Grant and Mike developed a device technology for extraction of structured chemical compounds. Grant is a grad student. Mike is taking time off for the business.
What’s something you see entrepreneurs do well?
Let me twist this question. Where do entrepreneurs fail, what could have prevented it, and who should be an entrepreneur?
Who should be an entrepreneur:
- First, are you able to bounce back from failure?
- What do you really care about? What is your idea of fun?
- Create a new idea, then sell it off.
- Build a new business around a new idea.
- Run a new business.
- After that, the question is: “product-market fit”.
Being an entrepreneur is not easy. What advice do you have for our readers?

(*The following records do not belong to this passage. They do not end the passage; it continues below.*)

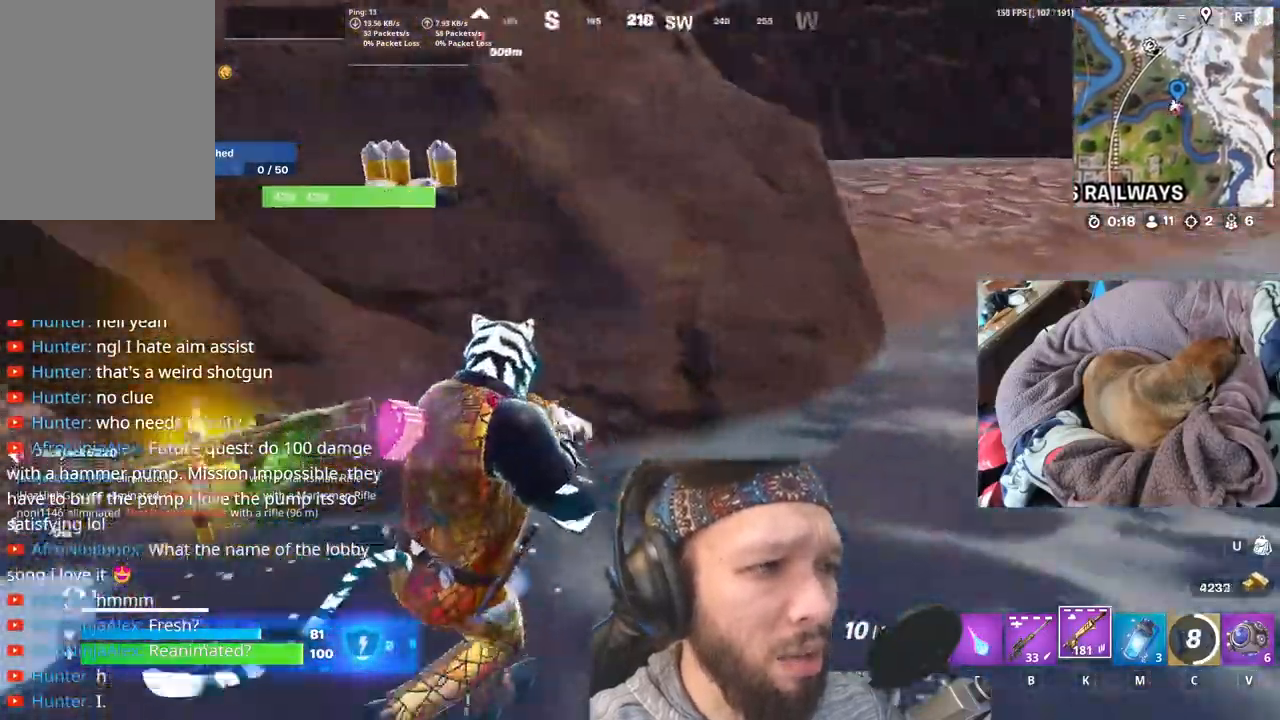
Gameplay with keyboard and mouse; each line is a JSON object with the keys held at the frame after it. "events" lists presses ("down") and releases ("up") of "1", "4", "5", "6", "alt", "b", "c", "e", "equals", "escape", "f", "h", "j", "m", "minus", "p", "r", "shift", "space" and "v" between this image and that frame as [ms after this image, input, new state], when the widget could be followed in between. No other keys are recorded. Mouse buttons are not recorded. Not read: mouse_move other_keys.
{"keys": ["space"], "events": [[467, "space", "down"]]}
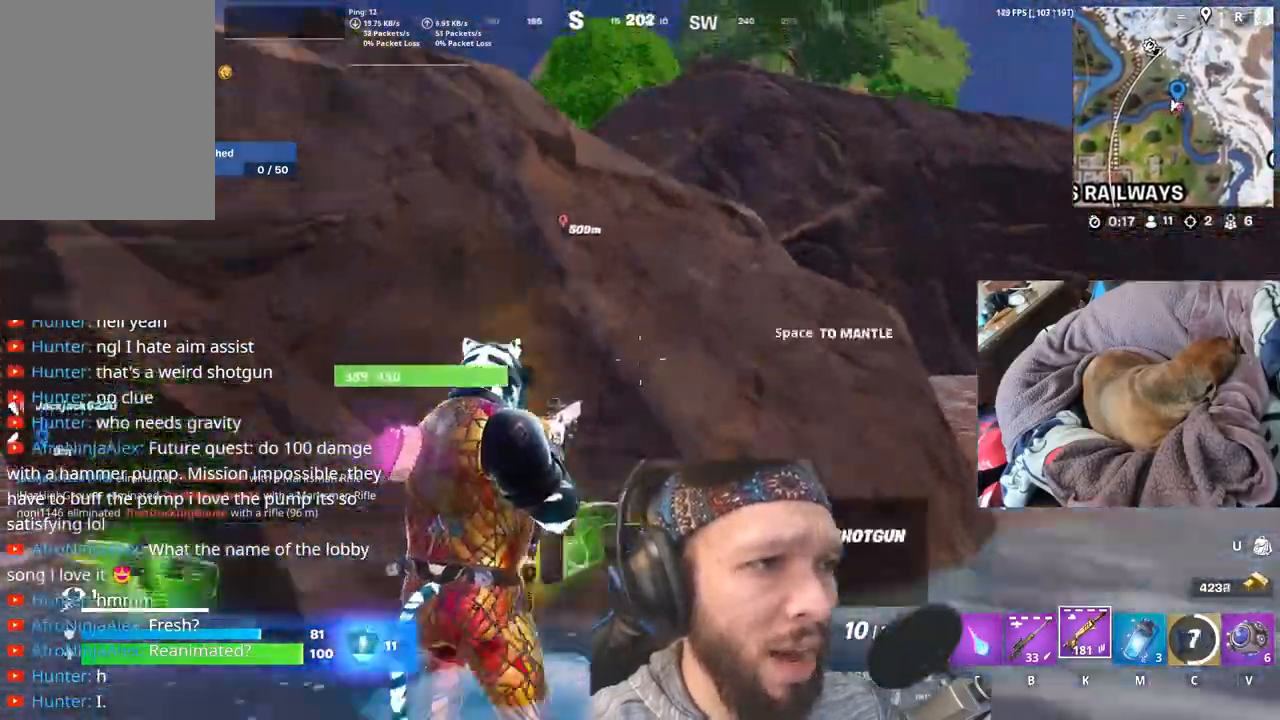
{"keys": [], "events": [[167, "space", "up"]]}
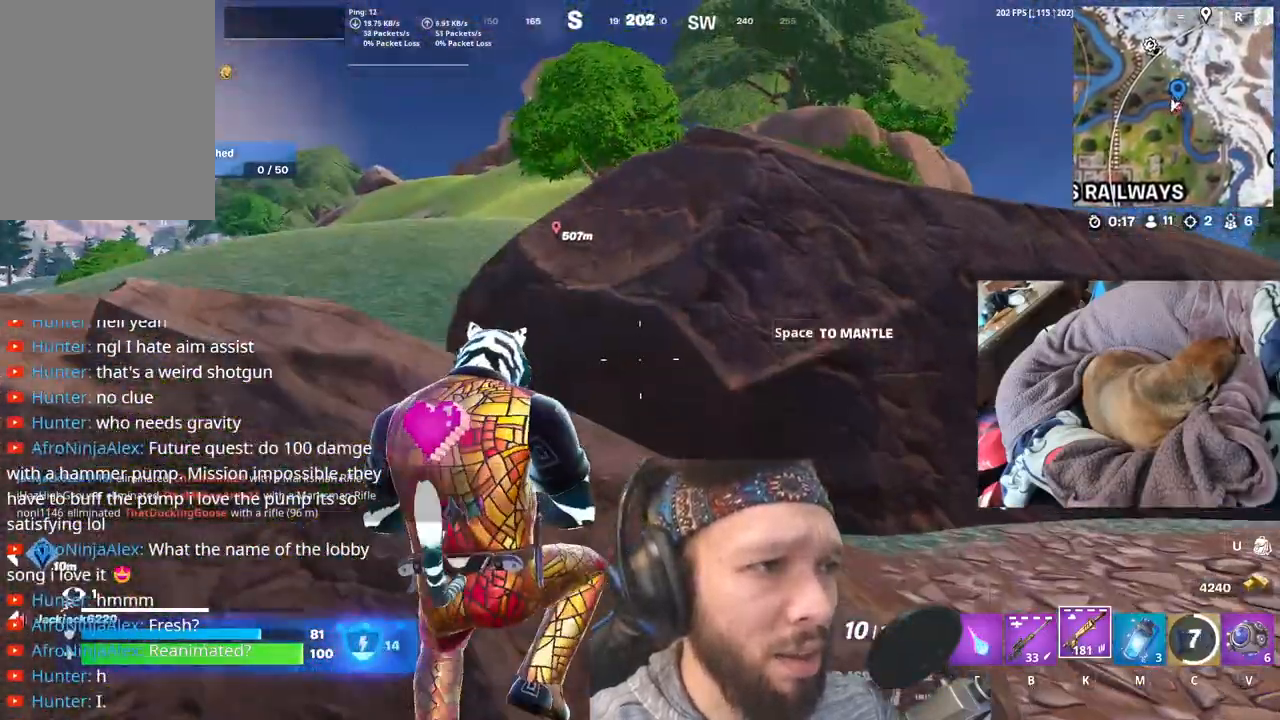
{"keys": ["space"], "events": [[433, "space", "down"]]}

“Better not to begin. But having begun, better to finish.”
Oh my gosh. This is a big, bad question. But OK, I’ll take my best shot.
“Better not to begin. But having begun, better to finish.” This means, make sure you understand the customer segments, value propositions, competitive positions, and development and marketing time/cost/risk before diving in.
Understand your target intersection of minimum viable market and minimum viable product.
Set milestones to justify further investment (just like any investor would ask for). Then drive to the milestones without distraction.
Show the team. Show that your company understands the mix of skills needed for business success and has assembled a team with the skills that can work together.